Durant la Première Guerre mondiale, la Suisse a connu l’inflation la plus marquante de toute son histoire moderne. Les prix ont été multiplié par 2,2, une hausse à peu près équivalente à celle qu’ont subie les Etats belligérants. Une cause majeure du phénomène inflationniste a résidé dans l’utilisation massive du crédit de la Banque centrale – autrement dit de la planche à billets – pour financer l’explosion des dépenses étatiques provoquées par la guerre. En effet, les milieux possédants étaient très réticents à augmenter la pression fiscale dans la mesure où c’est eux qui auraient dû porter une large partie des nouveaux impôts. Quant au financement par l’emprunt, s’il avait les faveurs de la bourgeoisie, il se heurtait à une limite: en poussant les taux d’intérêt vers le haut, un tel financement lésait de puissantes couches sociales, à commencer par les agriculteurs, la paysannerie suisse étant l’une des plus endettées au monde. Le recours à grande échelle au crédit de la Banque d’émission ne s’explique donc pas par les conceptions erronées en matière monétaire qu’auraient eues la direction de la Banque centrale, comme le prétend l’historiographie dominante. Il s’explique par le fait qu’il a permis, provisoirement du moins, de concilier ces intérêts divergents et d’éviter ainsi l’apparition de dangereuses fissures au sein du « Bloc bourgeois ».
L’inflation a beaucoup contribué à la forte polarisation sociale qui s’est produite pendant la guerre. D’un côté, elle a favorisé l’enrichissement d’une petite minorité.
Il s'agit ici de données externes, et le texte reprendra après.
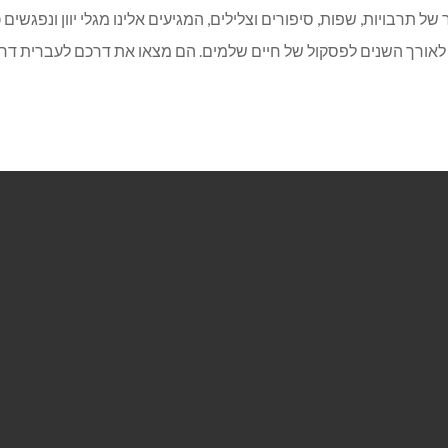
של תרבויות, שפות, סיפורים וצלילים, המגיעים אלינו מגלי יוון ונפגשים כ
אורך השנים לפסקול של חיים שלמים. הם מצאו את דרכם לעברית דרך י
De l’autre, elle a appauvri de larges couches sociales, en particulier les salariés, qui ne disposaient pas de la possibilité d’adapter leurs revenus à l’augmentation des prix. Elle a donc stimulé le développement des tensions politiques qui, dans un contexte européen marqué par la montée du mouvement ouvrier et les crises révolutionnaires, ont culminé dans le plus grave conflit interne que la Suisse a connu depuis 1848: la Grève générale de novembre 1918. C’est principalement pour apaiser ces tensions que les milieux dirigeants se sont décidés, dès la fin de 1918, à mener une politique anti-inflationniste, qui a été rapidement courronnée de succès.